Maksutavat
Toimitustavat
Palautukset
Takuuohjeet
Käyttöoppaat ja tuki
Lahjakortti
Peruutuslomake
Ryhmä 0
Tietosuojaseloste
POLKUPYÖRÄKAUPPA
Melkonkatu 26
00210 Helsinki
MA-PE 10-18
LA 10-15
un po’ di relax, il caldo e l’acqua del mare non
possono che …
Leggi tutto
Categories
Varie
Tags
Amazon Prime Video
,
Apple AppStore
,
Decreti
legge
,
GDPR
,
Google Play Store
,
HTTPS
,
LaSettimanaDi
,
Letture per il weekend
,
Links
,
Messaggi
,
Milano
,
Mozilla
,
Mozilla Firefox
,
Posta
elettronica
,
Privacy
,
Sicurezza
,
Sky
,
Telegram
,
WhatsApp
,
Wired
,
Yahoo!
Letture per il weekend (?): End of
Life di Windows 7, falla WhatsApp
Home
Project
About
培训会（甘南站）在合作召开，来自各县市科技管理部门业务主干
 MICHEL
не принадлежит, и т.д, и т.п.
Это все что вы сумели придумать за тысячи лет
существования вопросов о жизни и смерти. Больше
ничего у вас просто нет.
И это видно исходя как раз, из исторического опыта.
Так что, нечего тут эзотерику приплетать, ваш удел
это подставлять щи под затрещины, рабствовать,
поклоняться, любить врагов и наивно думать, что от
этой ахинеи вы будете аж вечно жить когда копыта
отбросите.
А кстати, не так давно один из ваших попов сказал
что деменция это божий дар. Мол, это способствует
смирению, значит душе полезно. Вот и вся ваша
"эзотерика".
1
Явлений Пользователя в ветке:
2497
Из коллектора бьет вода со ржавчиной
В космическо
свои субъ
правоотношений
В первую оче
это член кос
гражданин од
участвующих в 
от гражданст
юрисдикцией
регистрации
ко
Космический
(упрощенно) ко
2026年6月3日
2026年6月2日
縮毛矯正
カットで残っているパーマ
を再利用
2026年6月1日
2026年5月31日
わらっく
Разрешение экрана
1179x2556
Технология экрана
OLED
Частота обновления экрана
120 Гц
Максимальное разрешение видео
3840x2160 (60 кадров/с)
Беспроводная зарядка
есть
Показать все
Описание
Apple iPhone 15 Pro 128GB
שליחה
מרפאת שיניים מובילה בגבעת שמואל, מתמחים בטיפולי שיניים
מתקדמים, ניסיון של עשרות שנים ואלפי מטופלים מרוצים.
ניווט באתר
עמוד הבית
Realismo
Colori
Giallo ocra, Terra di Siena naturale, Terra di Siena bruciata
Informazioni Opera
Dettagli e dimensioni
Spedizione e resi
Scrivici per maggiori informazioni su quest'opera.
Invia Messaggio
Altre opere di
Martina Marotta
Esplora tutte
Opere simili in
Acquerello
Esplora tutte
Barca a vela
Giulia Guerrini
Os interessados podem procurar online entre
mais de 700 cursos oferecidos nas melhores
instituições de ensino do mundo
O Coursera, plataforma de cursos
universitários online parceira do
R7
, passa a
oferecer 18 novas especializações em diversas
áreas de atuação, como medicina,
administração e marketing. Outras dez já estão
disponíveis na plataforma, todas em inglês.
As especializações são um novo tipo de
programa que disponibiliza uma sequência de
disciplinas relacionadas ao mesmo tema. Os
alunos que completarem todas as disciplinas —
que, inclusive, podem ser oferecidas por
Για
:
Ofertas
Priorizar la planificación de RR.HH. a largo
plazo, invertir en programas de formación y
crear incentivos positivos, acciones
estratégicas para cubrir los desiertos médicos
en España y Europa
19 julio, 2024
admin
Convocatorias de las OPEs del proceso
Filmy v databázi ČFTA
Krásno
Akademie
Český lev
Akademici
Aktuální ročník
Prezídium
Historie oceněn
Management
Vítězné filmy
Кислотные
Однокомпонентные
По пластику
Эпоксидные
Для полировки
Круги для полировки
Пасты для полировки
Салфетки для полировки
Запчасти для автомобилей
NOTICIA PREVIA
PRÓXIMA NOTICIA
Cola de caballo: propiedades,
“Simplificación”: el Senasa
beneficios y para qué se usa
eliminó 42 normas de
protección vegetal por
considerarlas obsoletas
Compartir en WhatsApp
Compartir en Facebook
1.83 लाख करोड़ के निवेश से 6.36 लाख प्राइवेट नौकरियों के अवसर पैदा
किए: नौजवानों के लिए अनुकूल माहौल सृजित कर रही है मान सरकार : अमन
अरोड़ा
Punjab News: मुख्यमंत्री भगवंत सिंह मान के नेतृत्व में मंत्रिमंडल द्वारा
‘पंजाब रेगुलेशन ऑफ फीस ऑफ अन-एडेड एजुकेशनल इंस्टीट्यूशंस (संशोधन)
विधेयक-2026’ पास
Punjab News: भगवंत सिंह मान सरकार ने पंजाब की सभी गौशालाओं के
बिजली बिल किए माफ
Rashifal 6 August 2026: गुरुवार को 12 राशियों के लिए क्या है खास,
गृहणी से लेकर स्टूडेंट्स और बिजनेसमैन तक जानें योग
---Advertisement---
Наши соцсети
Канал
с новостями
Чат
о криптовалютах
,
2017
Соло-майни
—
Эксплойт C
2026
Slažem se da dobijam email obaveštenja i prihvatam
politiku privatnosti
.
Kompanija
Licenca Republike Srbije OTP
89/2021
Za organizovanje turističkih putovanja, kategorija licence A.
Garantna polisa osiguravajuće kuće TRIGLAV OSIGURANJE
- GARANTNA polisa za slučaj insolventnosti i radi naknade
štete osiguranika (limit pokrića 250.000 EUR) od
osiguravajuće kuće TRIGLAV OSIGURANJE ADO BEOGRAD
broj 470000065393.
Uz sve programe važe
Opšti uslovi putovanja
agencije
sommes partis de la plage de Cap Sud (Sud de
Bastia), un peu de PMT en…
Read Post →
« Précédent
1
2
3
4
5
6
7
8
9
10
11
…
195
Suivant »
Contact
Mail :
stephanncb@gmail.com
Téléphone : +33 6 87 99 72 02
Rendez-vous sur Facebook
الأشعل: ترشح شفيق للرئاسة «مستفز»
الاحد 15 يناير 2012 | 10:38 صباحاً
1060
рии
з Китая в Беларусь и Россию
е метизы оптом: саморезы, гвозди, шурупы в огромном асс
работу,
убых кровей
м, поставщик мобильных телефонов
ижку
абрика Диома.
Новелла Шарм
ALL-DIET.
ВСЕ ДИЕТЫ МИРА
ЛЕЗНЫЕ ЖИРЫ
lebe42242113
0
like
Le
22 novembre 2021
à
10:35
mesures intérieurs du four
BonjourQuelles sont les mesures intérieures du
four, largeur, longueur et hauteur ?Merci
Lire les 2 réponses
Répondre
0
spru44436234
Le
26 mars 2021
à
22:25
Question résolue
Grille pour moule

★ ★ ★

# REQUIRED ACTION
Arrange the text of all the entries above as a JSON list of strings, with one string for each line and blank lines left out.

# EXERCISE RESPONSE
[
  "Maksutavat",
  "Toimitustavat",
  "Palautukset",
  "Takuuohjeet",
  "Käyttöoppaat ja tuki",
  "Lahjakortti",
  "Peruutuslomake",
  "Ryhmä 0",
  "Tietosuojaseloste",
  "POLKUPYÖRÄKAUPPA",
  "Melkonkatu 26",
  "00210 Helsinki",
  "MA-PE 10-18",
  "LA 10-15",
  "un po’ di relax, il caldo e l’acqua del mare non",
  "possono che …",
  "Leggi tutto",
  "Categories",
  "Varie",
  "Tags",
  "Amazon Prime Video",
  ",",
  "Apple AppStore",
  ",",
  "Decreti",
  "legge",
  ",",
  "GDPR",
  ",",
  "Google Play Store",
  ",",
  "HTTPS",
  ",",
  "LaSettimanaDi",
  ",",
  "Letture per il weekend",
  ",",
  "Links",
  ",",
  "Messaggi",
  ",",
  "Milano",
  ",",
  "Mozilla",
  ",",
  "Mozilla Firefox",
  ",",
  "Posta",
  "elettronica",
  ",",
  "Privacy",
  ",",
  "Sicurezza",
  ",",
  "Sky",
  ",",
  "Telegram",
  ",",
  "WhatsApp",
  ",",
  "Wired",
  ",",
  "Yahoo!",
  "Letture per il weekend (?): End of",
  "Life di Windows 7, falla WhatsApp",
  "Home",
  "Project",
  "About",
  "培训会（甘南站）在合作召开，来自各县市科技管理部门业务主干",
  " MICHEL",
  "не принадлежит, и т.д, и т.п.",
  "Это все что вы сумели придумать за тысячи лет",
  "существования вопросов о жизни и смерти. Больше",
  "ничего у вас просто нет.",
  "И это видно исходя как раз, из исторического опыта.",
  "Так что, нечего тут эзотерику приплетать, ваш удел",
  "это подставлять щи под затрещины, рабствовать,",
  "поклоняться, любить врагов и наивно думать, что от",
  "этой ахинеи вы будете аж вечно жить когда копыта",
  "отбросите.",
  "А кстати, не так давно один из ваших попов сказал",
  "что деменция это божий дар. Мол, это способствует",
  "смирению, значит душе полезно. Вот и вся ваша",
  "\"эзотерика\".",
  "1",
  "Явлений Пользователя в ветке:",
  "2497",
  "Из коллектора бьет вода со ржавчиной",
  "В космическо",
  "свои субъ",
  "правоотношений",
  "В первую оче",
  "это член кос",
  "гражданин од",
  "участвующих в ",
  "от гражданст",
  "юрисдикцией",
  "регистрации",
  "ко",
  "Космический",
  "(упрощенно) ко",
  "2026年6月3日",
  "2026年6月2日",
  "縮毛矯正",
  "カットで残っているパーマ",
  "を再利用",
  "2026年6月1日",
  "2026年5月31日",
  "わらっく",
  "Разрешение экрана",
  "1179x2556",
  "Технология экрана",
  "OLED",
  "Частота обновления экрана",
  "120 Гц",
  "Максимальное разрешение видео",
  "3840x2160 (60 кадров/с)",
  "Беспроводная зарядка",
  "есть",
  "Показать все",
  "Описание",
  "Apple iPhone 15 Pro 128GB",
  "שליחה",
  "מרפאת שיניים מובילה בגבעת שמואל, מתמחים בטיפולי שיניים",
  "מתקדמים, ניסיון של עשרות שנים ואלפי מטופלים מרוצים.",
  "ניווט באתר",
  "עמוד הבית",
  "Realismo",
  "Colori",
  "Giallo ocra, Terra di Siena naturale, Terra di Siena bruciata",
  "Informazioni Opera",
  "Dettagli e dimensioni",
  "Spedizione e resi",
  "Scrivici per maggiori informazioni su quest'opera.",
  "Invia Messaggio",
  "Altre opere di",
  "Martina Marotta",
  "Esplora tutte",
  "Opere simili in",
  "Acquerello",
  "Esplora tutte",
  "Barca a vela",
  "Giulia Guerrini",
  "Os interessados podem procurar online entre",
  "mais de 700 cursos oferecidos nas melhores",
  "instituições de ensino do mundo",
  "O Coursera, plataforma de cursos",
  "universitários online parceira do",
  "R7",
  ", passa a",
  "oferecer 18 novas especializações em diversas",
  "áreas de atuação, como medicina,",
  "administração e marketing. Outras dez já estão",
  "disponíveis na plataforma, todas em inglês.",
  "As especializações são um novo tipo de",
  "programa que disponibiliza uma sequência de",
  "disciplinas relacionadas ao mesmo tema. Os",
  "alunos que completarem todas as disciplinas —",
  "que, inclusive, podem ser oferecidas por",
  "Για",
  ":",
  "Ofertas",
  "Priorizar la planificación de RR.HH. a largo",
  "plazo, invertir en programas de formación y",
  "crear incentivos positivos, acciones",
  "estratégicas para cubrir los desiertos médicos",
  "en España y Europa",
  "19 julio, 2024",
  "admin",
  "Convocatorias de las OPEs del proceso",
  "Filmy v databázi ČFTA",
  "Krásno",
  "Akademie",
  "Český lev",
  "Akademici",
  "Aktuální ročník",
  "Prezídium",
  "Historie oceněn",
  "Management",
  "Vítězné filmy",
  "Кислотные",
  "Однокомпонентные",
  "По пластику",
  "Эпоксидные",
  "Для полировки",
  "Круги для полировки",
  "Пасты для полировки",
  "Салфетки для полировки",
  "Запчасти для автомобилей",
  "NOTICIA PREVIA",
  "PRÓXIMA NOTICIA",
  "Cola de caballo: propiedades,",
  "“Simplificación”: el Senasa",
  "beneficios y para qué se usa",
  "eliminó 42 normas de",
  "protección vegetal por",
  "considerarlas obsoletas",
  "Compartir en WhatsApp",
  "Compartir en Facebook",
  "1.83 लाख करोड़ के निवेश से 6.36 लाख प्राइवेट नौकरियों के अवसर पैदा",
  "किए: नौजवानों के लिए अनुकूल माहौल सृजित कर रही है मान सरकार : अमन",
  "अरोड़ा",
  "Punjab News: मुख्यमंत्री भगवंत सिंह मान के नेतृत्व में मंत्रिमंडल द्वारा",
  "‘पंजाब रेगुलेशन ऑफ फीस ऑफ अन-एडेड एजुकेशनल इंस्टीट्यूशंस (संशोधन)",
  "विधेयक-2026’ पास",
  "Punjab News: भगवंत सिंह मान सरकार ने पंजाब की सभी गौशालाओं के",
  "बिजली बिल किए माफ",
  "Rashifal 6 August 2026: गुरुवार को 12 राशियों के लिए क्या है खास,",
  "गृहणी से लेकर स्टूडेंट्स और बिजनेसमैन तक जानें योग",
  "---Advertisement---",
  "Наши соцсети",
  "Канал",
  "с новостями",
  "Чат",
  "о криптовалютах",
  ",",
  "2017",
  "Соло-майни",
  "—",
  "Эксплойт C",
  "2026",
  "Slažem se da dobijam email obaveštenja i prihvatam",
  "politiku privatnosti",
  ".",
  "Kompanija",
  "Licenca Republike Srbije OTP",
  "89/2021",
  "Za organizovanje turističkih putovanja, kategorija licence A.",
  "Garantna polisa osiguravajuće kuće TRIGLAV OSIGURANJE",
  "- GARANTNA polisa za slučaj insolventnosti i radi naknade",
  "štete osiguranika (limit pokrića 250.000 EUR) od",
  "osiguravajuće kuće TRIGLAV OSIGURANJE ADO BEOGRAD",
  "broj 470000065393.",
  "Uz sve programe važe",
  "Opšti uslovi putovanja",
  "agencije",
  "sommes partis de la plage de Cap Sud (Sud de",
  "Bastia), un peu de PMT en…",
  "Read Post →",
  "« Précédent",
  "1",
  "2",
  "3",
  "4",
  "5",
  "6",
  "7",
  "8",
  "9",
  "10",
  "11",
  "…",
  "195",
  "Suivant »",
  "Contact",
  "Mail :",
  "stephanncb@gmail.com",
  "Téléphone : +33 6 87 99 72 02",
  "Rendez-vous sur Facebook",
  "الأشعل: ترشح شفيق للرئاسة «مستفز»",
  "الاحد 15 يناير 2012 | 10:38 صباحاً",
  "1060",
  "рии",
  "з Китая в Беларусь и Россию",
  "е метизы оптом: саморезы, гвозди, шурупы в огромном асс",
  "работу,",
  "убых кровей",
  "м, поставщик мобильных телефонов",
  "ижку",
  "абрика Диома.",
  "Новелла Шарм",
  "ALL-DIET.",
  "ВСЕ ДИЕТЫ МИРА",
  "ЛЕЗНЫЕ ЖИРЫ",
  "lebe42242113",
  "0",
  "like",
  "Le",
  "22 novembre 2021",
  "à",
  "10:35",
  "mesures intérieurs du four",
  "BonjourQuelles sont les mesures intérieures du",
  "four, largeur, longueur et hauteur ?Merci",
  "Lire les 2 réponses",
  "Répondre",
  "0",
  "spru44436234",
  "Le",
  "26 mars 2021",
  "à",
  "22:25",
  "Question résolue",
  "Grille pour moule"
]